The terraced road – what they used to call “bye-law housing” – was not designed with the car owner in mind. At the time these houses were constructed not even Herbert Austin had a car, and the internal combustion engine was no more than the hay inside a horse. At least our road is wide enough for two vehicles to pass – as long as one isn’t a 4x4, which half of them are. There are plenty of roads in Kings Heath and Sparkbrook where even this is not possible.
It is pointless railing at the 21st Century or at Mr Benz. This would be as hypocritical as James Watt’s son blocking the line of the railway through Aston Park because he didn’t want to see steam engines from his window.
I can instead direct my ire towards those who convinced the council to paint disabled parking bays on our street. In two of these cases the house-owner has added to the re-design by dropping the pavement, demolishing the garden wall and parking in front of the bay-window.

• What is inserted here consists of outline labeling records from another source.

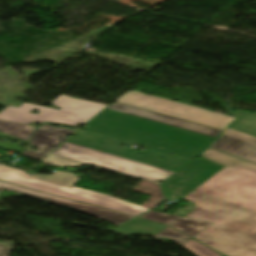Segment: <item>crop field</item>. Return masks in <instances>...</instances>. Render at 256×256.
<instances>
[{
    "label": "crop field",
    "mask_w": 256,
    "mask_h": 256,
    "mask_svg": "<svg viewBox=\"0 0 256 256\" xmlns=\"http://www.w3.org/2000/svg\"><path fill=\"white\" fill-rule=\"evenodd\" d=\"M34 130L35 128L31 126L0 121V132L19 138L23 141H29Z\"/></svg>",
    "instance_id": "16"
},
{
    "label": "crop field",
    "mask_w": 256,
    "mask_h": 256,
    "mask_svg": "<svg viewBox=\"0 0 256 256\" xmlns=\"http://www.w3.org/2000/svg\"><path fill=\"white\" fill-rule=\"evenodd\" d=\"M224 134H227V135H230V136H233V137L242 139V140H244V141H247V142L256 144V138H255V137L246 135V134H244V133L235 131V130L230 129V128H229L227 131H225Z\"/></svg>",
    "instance_id": "22"
},
{
    "label": "crop field",
    "mask_w": 256,
    "mask_h": 256,
    "mask_svg": "<svg viewBox=\"0 0 256 256\" xmlns=\"http://www.w3.org/2000/svg\"><path fill=\"white\" fill-rule=\"evenodd\" d=\"M4 189L14 191V192H18V193H22V194L32 196V197H35V198L45 199V200H48L51 203H53L55 205H58V206L76 209L80 212H83V213H86V214H89V215H93V216H97V217H99L103 220H106L110 223H113L115 225H118V224H120V223H122V222H124L128 219L134 218L133 216L117 213V212L110 211V210H107V209H103V208H99V207H96V206H92V205H88V204H84V203L64 199V198H61V197H57V196L49 195V194H46V193H42V192L22 188V187H19V186H15V185L8 184V183L0 181V192Z\"/></svg>",
    "instance_id": "9"
},
{
    "label": "crop field",
    "mask_w": 256,
    "mask_h": 256,
    "mask_svg": "<svg viewBox=\"0 0 256 256\" xmlns=\"http://www.w3.org/2000/svg\"><path fill=\"white\" fill-rule=\"evenodd\" d=\"M222 168L204 158L194 159L164 181L163 191L167 199L179 202Z\"/></svg>",
    "instance_id": "8"
},
{
    "label": "crop field",
    "mask_w": 256,
    "mask_h": 256,
    "mask_svg": "<svg viewBox=\"0 0 256 256\" xmlns=\"http://www.w3.org/2000/svg\"><path fill=\"white\" fill-rule=\"evenodd\" d=\"M226 166L187 195L175 215L213 224L195 239L227 256H256V164L208 148L202 154Z\"/></svg>",
    "instance_id": "1"
},
{
    "label": "crop field",
    "mask_w": 256,
    "mask_h": 256,
    "mask_svg": "<svg viewBox=\"0 0 256 256\" xmlns=\"http://www.w3.org/2000/svg\"><path fill=\"white\" fill-rule=\"evenodd\" d=\"M59 110L46 108L29 103H23L19 108L8 106L0 112V119L16 121L25 124L44 121L77 126L78 123L86 124L107 106L69 98L60 95L52 102ZM32 110L40 111L38 115L29 113Z\"/></svg>",
    "instance_id": "3"
},
{
    "label": "crop field",
    "mask_w": 256,
    "mask_h": 256,
    "mask_svg": "<svg viewBox=\"0 0 256 256\" xmlns=\"http://www.w3.org/2000/svg\"><path fill=\"white\" fill-rule=\"evenodd\" d=\"M140 217L169 225L174 220H176L179 216L165 214V213H161V212L152 210Z\"/></svg>",
    "instance_id": "19"
},
{
    "label": "crop field",
    "mask_w": 256,
    "mask_h": 256,
    "mask_svg": "<svg viewBox=\"0 0 256 256\" xmlns=\"http://www.w3.org/2000/svg\"><path fill=\"white\" fill-rule=\"evenodd\" d=\"M238 118L230 125V128L256 137V114L251 115L242 110L236 112Z\"/></svg>",
    "instance_id": "14"
},
{
    "label": "crop field",
    "mask_w": 256,
    "mask_h": 256,
    "mask_svg": "<svg viewBox=\"0 0 256 256\" xmlns=\"http://www.w3.org/2000/svg\"><path fill=\"white\" fill-rule=\"evenodd\" d=\"M166 225L142 220V219H134L114 230L112 232L128 236V235H136V234H158Z\"/></svg>",
    "instance_id": "13"
},
{
    "label": "crop field",
    "mask_w": 256,
    "mask_h": 256,
    "mask_svg": "<svg viewBox=\"0 0 256 256\" xmlns=\"http://www.w3.org/2000/svg\"><path fill=\"white\" fill-rule=\"evenodd\" d=\"M42 162H44L48 165L51 163L50 166L80 167L81 165H83V163H79L76 161H72V160H68V159H64V158H60V157H56V156H52V155L47 157Z\"/></svg>",
    "instance_id": "21"
},
{
    "label": "crop field",
    "mask_w": 256,
    "mask_h": 256,
    "mask_svg": "<svg viewBox=\"0 0 256 256\" xmlns=\"http://www.w3.org/2000/svg\"><path fill=\"white\" fill-rule=\"evenodd\" d=\"M0 137H5V138H8V139L21 141L19 139L13 138V137L8 136V135H5L3 133H0ZM21 142H23V141H21ZM23 143L28 144V142H23ZM0 149L11 150V151H16V152H20V151L23 150V148H21L19 146L12 145V144H6V143H0Z\"/></svg>",
    "instance_id": "23"
},
{
    "label": "crop field",
    "mask_w": 256,
    "mask_h": 256,
    "mask_svg": "<svg viewBox=\"0 0 256 256\" xmlns=\"http://www.w3.org/2000/svg\"><path fill=\"white\" fill-rule=\"evenodd\" d=\"M68 134H74V132L64 127L57 129L44 124L36 130L30 141V145H34L39 150H26L22 155L41 160L64 142Z\"/></svg>",
    "instance_id": "10"
},
{
    "label": "crop field",
    "mask_w": 256,
    "mask_h": 256,
    "mask_svg": "<svg viewBox=\"0 0 256 256\" xmlns=\"http://www.w3.org/2000/svg\"><path fill=\"white\" fill-rule=\"evenodd\" d=\"M212 223L180 217L170 226L193 237Z\"/></svg>",
    "instance_id": "15"
},
{
    "label": "crop field",
    "mask_w": 256,
    "mask_h": 256,
    "mask_svg": "<svg viewBox=\"0 0 256 256\" xmlns=\"http://www.w3.org/2000/svg\"><path fill=\"white\" fill-rule=\"evenodd\" d=\"M210 148L256 163V145L224 134Z\"/></svg>",
    "instance_id": "12"
},
{
    "label": "crop field",
    "mask_w": 256,
    "mask_h": 256,
    "mask_svg": "<svg viewBox=\"0 0 256 256\" xmlns=\"http://www.w3.org/2000/svg\"><path fill=\"white\" fill-rule=\"evenodd\" d=\"M10 248L0 244V256H7L10 252Z\"/></svg>",
    "instance_id": "24"
},
{
    "label": "crop field",
    "mask_w": 256,
    "mask_h": 256,
    "mask_svg": "<svg viewBox=\"0 0 256 256\" xmlns=\"http://www.w3.org/2000/svg\"><path fill=\"white\" fill-rule=\"evenodd\" d=\"M182 246L197 256H224L192 239Z\"/></svg>",
    "instance_id": "18"
},
{
    "label": "crop field",
    "mask_w": 256,
    "mask_h": 256,
    "mask_svg": "<svg viewBox=\"0 0 256 256\" xmlns=\"http://www.w3.org/2000/svg\"><path fill=\"white\" fill-rule=\"evenodd\" d=\"M97 138H102V140H98ZM105 138L106 137L95 135L88 132H79L76 135H74L70 140H68V142L109 152L135 161H139V159L142 158L144 160L139 162L172 170L174 172L178 170L181 166H183L186 162H188V160H184L178 157H174L150 149L143 152L142 156H139L138 153L130 151L129 149L120 148L118 145L121 143H119L117 140H113L110 138L109 140H106ZM84 140H87V142H85ZM102 143L106 144L103 145ZM112 143H115V145H112ZM124 145L130 144L124 143ZM159 157L164 158V160L159 159Z\"/></svg>",
    "instance_id": "7"
},
{
    "label": "crop field",
    "mask_w": 256,
    "mask_h": 256,
    "mask_svg": "<svg viewBox=\"0 0 256 256\" xmlns=\"http://www.w3.org/2000/svg\"><path fill=\"white\" fill-rule=\"evenodd\" d=\"M116 102L224 130L234 118L144 93L129 91Z\"/></svg>",
    "instance_id": "6"
},
{
    "label": "crop field",
    "mask_w": 256,
    "mask_h": 256,
    "mask_svg": "<svg viewBox=\"0 0 256 256\" xmlns=\"http://www.w3.org/2000/svg\"><path fill=\"white\" fill-rule=\"evenodd\" d=\"M116 106H120L121 108H116ZM107 108L117 110V111H121V112L128 113V114H132V115L139 116V117H142V118L150 119V120H153V121H156V122L168 124V125H171V126L183 128V129H186V130H190V131L197 132V133L207 135V136H210V137H214V138H216L217 135L220 132H222L220 130L212 129V128L205 127V126H202V125H198V124H194V123L187 122V121H184V120H180V119H177V118H173V117H170V116H166V115H162V114H158V113L138 109V108L131 107V106L124 105V104H120V103L110 104ZM122 108H124V110Z\"/></svg>",
    "instance_id": "11"
},
{
    "label": "crop field",
    "mask_w": 256,
    "mask_h": 256,
    "mask_svg": "<svg viewBox=\"0 0 256 256\" xmlns=\"http://www.w3.org/2000/svg\"><path fill=\"white\" fill-rule=\"evenodd\" d=\"M151 237H165L179 243L180 245L191 239L188 236L170 228L169 226L158 235H151Z\"/></svg>",
    "instance_id": "20"
},
{
    "label": "crop field",
    "mask_w": 256,
    "mask_h": 256,
    "mask_svg": "<svg viewBox=\"0 0 256 256\" xmlns=\"http://www.w3.org/2000/svg\"><path fill=\"white\" fill-rule=\"evenodd\" d=\"M52 155L84 162L155 184H159V181L167 179L174 173L68 142L59 147Z\"/></svg>",
    "instance_id": "4"
},
{
    "label": "crop field",
    "mask_w": 256,
    "mask_h": 256,
    "mask_svg": "<svg viewBox=\"0 0 256 256\" xmlns=\"http://www.w3.org/2000/svg\"><path fill=\"white\" fill-rule=\"evenodd\" d=\"M33 178L52 182V183L59 184V185L69 187V188H72L73 185L79 180V178L76 177L75 174L61 172V171H57L53 175L36 174V176Z\"/></svg>",
    "instance_id": "17"
},
{
    "label": "crop field",
    "mask_w": 256,
    "mask_h": 256,
    "mask_svg": "<svg viewBox=\"0 0 256 256\" xmlns=\"http://www.w3.org/2000/svg\"><path fill=\"white\" fill-rule=\"evenodd\" d=\"M33 175L26 174L23 170L9 168L0 164V180L23 185L48 193L72 198L86 203L102 206L115 211L137 216L148 210L141 206L89 190L73 187L65 188L59 185L35 180Z\"/></svg>",
    "instance_id": "5"
},
{
    "label": "crop field",
    "mask_w": 256,
    "mask_h": 256,
    "mask_svg": "<svg viewBox=\"0 0 256 256\" xmlns=\"http://www.w3.org/2000/svg\"><path fill=\"white\" fill-rule=\"evenodd\" d=\"M84 130L192 159L214 138L105 109Z\"/></svg>",
    "instance_id": "2"
}]
</instances>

One of these spaces is indeed outside the house of a elderly lady. Although she is not herself a driver, an ambulance comes and collects her every day to go to hospital. The ambulance, however, has to park in the middle of the road, because a 4x4 has been parking over part of the disabled bay for three months.
As for the other two disabled bays, the recipient of the one died some ten years ago, and unless the other family have someone chained up in the attic, there is no one with a disability there either. Here, too, owner parks where the front garden had once bloomed. Parking off-road, of course, lowers his insurance.
In a fit of pique I once parked in this space overnight and someone left a note, accusing me of being anti-social. I was tempted to eat the message there and then, but there was no-one in the house to see my act of defiance. Except possibly the person in the attic.
* Dr Chris Upton is parking on the roof at Newman University College in Birmingham.